TJX Touts Strength Of HomeGoods Unit, Awaits Return Of ‘Revenge Shopper’

TJ Maxx HomeGoods

Given that roughly 15 percent, or 690, of TJX Corporation’s off-price retail stores in Europe and Canada are currently still closed due to pandemic restrictions, the Framingham, Massachusetts company’s fourth-quarter results must be taken with a large grain of salt. They are estimated to take about a $1 billion hit to revenues and 20-cents-per-share on the earnings front.

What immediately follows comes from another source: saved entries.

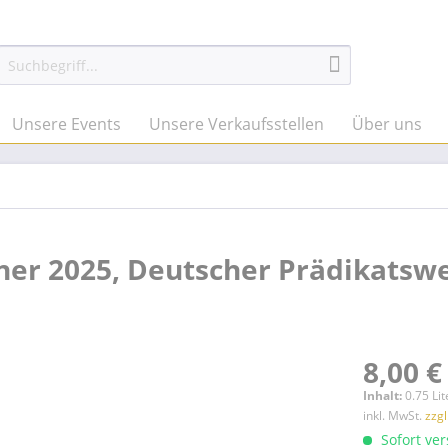
Unsere Events
Unsere Verkaufsstellen
Über uns
ner 2025, Deutscher Prädikatsw
8,00 €
Inhalt:
0.75 Lit
inkl. MwSt.
zzg
Sofort ver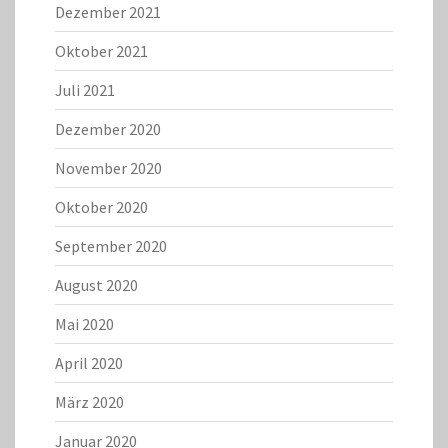
Dezember 2021
Oktober 2021
Juli 2021
Dezember 2020
November 2020
Oktober 2020
September 2020
August 2020
Mai 2020
April 2020
März 2020
Januar 2020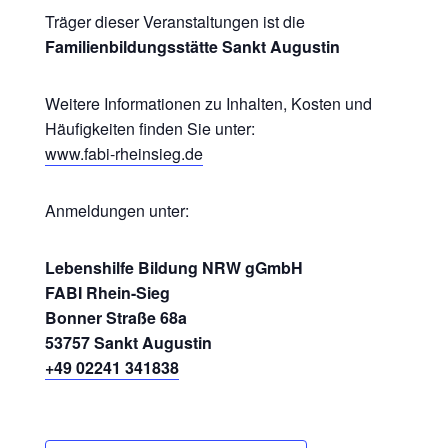
Träger dieser Veranstaltungen ist die
Familienbildungsstätte Sankt Augustin
Weitere Informationen zu Inhalten, Kosten und
Häufigkeiten finden Sie unter:
www.fabi-rheinsieg.de
Anmeldungen unter:
Lebenshilfe Bildung NRW gGmbH
FABI Rhein-Sieg
Bonner Straße 68a
53757 Sankt Augustin
+49 02241 341838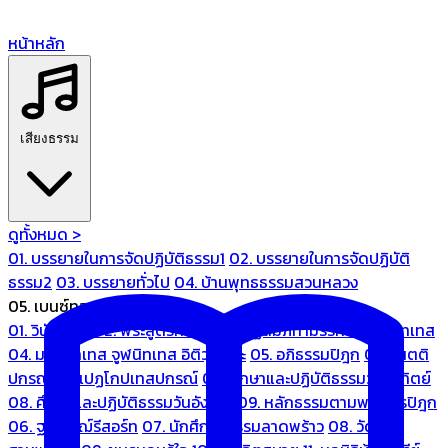
หน้าหลัก
เสียงธรรม
ดูทั้งหมด >
01. บรรยายในการจัดปฏิบัติธรรม1
02. บรรยายในการจัดปฏิบัติ
ธรรม2
03. บรรยายทั่วไป
04. บ้านพุทธธรรมสวนหลวง
05. เบนซ์ทองหล่อ
01. วินัยปิฎก
02. พระสูตรศึกษา
03. ปฏิสัมภิทามรรคและจูฬนิทเทส
04. มหานิทเทส จูฬนิทเทส อิติวุตตกะ
05. อภิธรรมปิฎก
06. เนตติ
ปกรณ์ และเปฏโกปเทสปกรณ์
07. ศึกษาและปฏิบัติธรรมวันอาทิตย์
08. ศึกษาและปฏิบัติธรรมวันอังคาร
09. หลักธรรมตามพระไตรปิฎก
06. ฐณิชาฌ์รีสอร์ท
07. นักศึกษาธรรมลาดพร้าว
08. วัด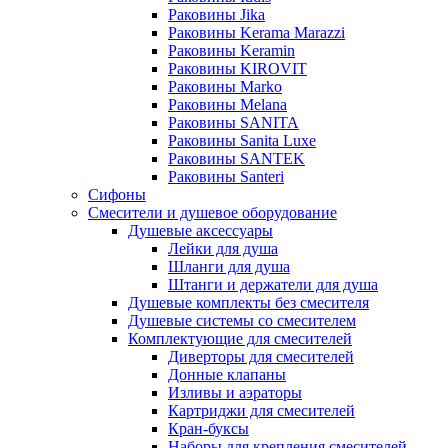
Раковины Jika
Раковины Kerama Marazzi
Раковины Keramin
Раковины KIROVIT
Раковины Marko
Раковины Melana
Раковины SANITA
Раковины Sanita Luxe
Раковины SANTEK
Раковины Santeri
Сифоны
Смесители и душевое оборудование
Душевые аксессуары
Лейки для душа
Шланги для душа
Штанги и держатели для душа
Душевые комплекты без смесителя
Душевые системы со смесителем
Комплектующие для смесителей
Диверторы для смесителей
Донные клапаны
Изливы и аэраторы
Картриджи для смесителей
Кран-буксы
Наборы для крепления смесителей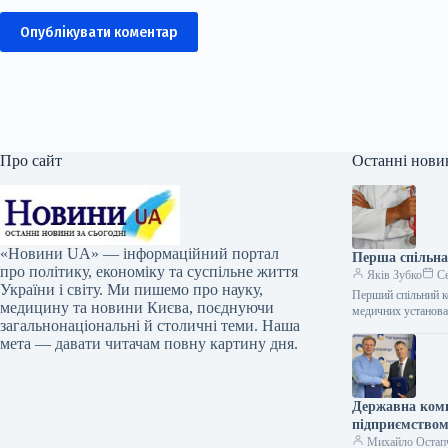
Опублікувати коментар
Про сайт
Останні нови
«Новини UA» — інформаційний портал
Перша спільна 
про політику, економіку та суспільне життя
Яків Зубко
Се
України і світу. Ми пишемо про науку,
Перший спільний ко
медицину та новини Києва, поєднуючи
медичних установ
загальнонаціональні й столичні теми. Наша
мета — давати читачам повну картину дня.
Державна комп
підприємством
Михайло Остап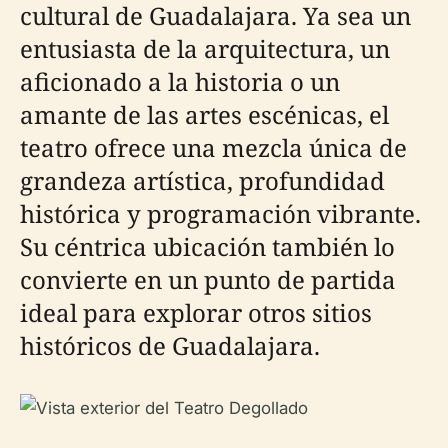
cultural de Guadalajara. Ya sea un
entusiasta de la arquitectura, un
aficionado a la historia o un
amante de las artes escénicas, el
teatro ofrece una mezcla única de
grandeza artística, profundidad
histórica y programación vibrante.
Su céntrica ubicación también lo
convierte en un punto de partida
ideal para explorar otros sitios
históricos de Guadalajara.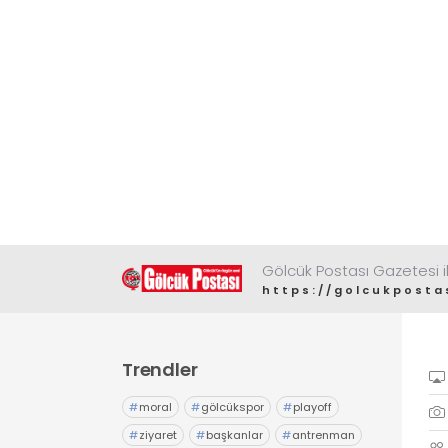
Gölcük Postası Gazetesi il
https://golcukposta
Trendler
#
moral
#
gölcükspor
#
playoff
#
ziyaret
#
başkanlar
#
antrenman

That said, the parent of 4,500 TJ Maxx, Marshall’s and six other brands said sales at its stores that were open last quarter fell just 3 percent to $10.9 billion, which was better than it had expected, while sales at its HomeGoods unit were up 12 percent thanks to the COVID nesting trend. With no less than half a dozen department store chains either in or close to bankruptcy, TJX said it expects to see a lot of good merchandise headed its way, which is critical to drawing in customers.

“We believe we have a tremendous opportunity to capture additional market share, even beyond the prospect of a resurgence in consumer spending and ‘revenge shopping’ once vaccines are widely available,” TJX CEO Ernie Herrman told investors on the company’s earnings call Wednesday (Feb. 24). “We are convinced that our flexible off-price model has structural advantages, with our entertaining and engaging ‘treasure hunt’ shopping experience, a differentiated assortment of branded merchandise and our excellent value.”

The Rebound

While TJX awaits the revenge shopper, it is also putting more money into its hot HomeGoods unit, with plans to nearly double the brand’s store count from 800 to 1,500. It is also belatedly launching its homegoods.com eCommerce business later this year, even as most retail segment leaders have been selling online for more than a decade. The company also said that for the year, HomeGoods accounted for almost 40 percent of total sales, up from 33 percent a year ago, even though it accounts for only about one-fifth of its store count and 15 percent of its square footage.

In addition, TJX said it expects the convenience of its standalone, off-mall locations to be an advantage, as it can reach a wider customer demographic. The company noted that 80 percent of U.S. consumers live within 10 miles of one of its stores. “This makes it very easy for shoppers to visit, and we expect to see incremental traffic once consumers return to their workplaces and go out more, as they will be passing by our stores much more frequently,” Herrman said.

Lots of Company

Like many of its rivals in the apparel and department store categories, TJX is far from out of the woods, and many of the problems it faced before COVID-19 still exist. “The headwinds of freight, wage and supply chain that existed pre-pandemic have not gone away. In fact, each of them has gotten worse in the current environment,” said CFO Scott Goldenberg. “On freight specifically, we continue to see capacity constraints and driver shortages, which has led to higher rates.” Again, just as many of its competitors have said, TJX told investors that it “remained laser-focused on looking for expense savings throughout the business.”

As far as its ‘revenge shopper’ theory goes, TJX is not alone in predicting a surge in post-pandemic consumption. L’Oreal’s CEO recently called for a “roaring 20s rebound” once people can comfortably go out again, and the head of one of the country’s largest shopping mall owners agreed. “We do feel like there’s going to be a lot of revenge shopping and revenge spending,” Kimco Realty CEO Conor Flynn said last week on the company’s earnings call. “I can’t tell you how many conversations I’ve had about what restaurants people are going to go to or what fitness club they’re going to go back to or what trips they’re going to take.”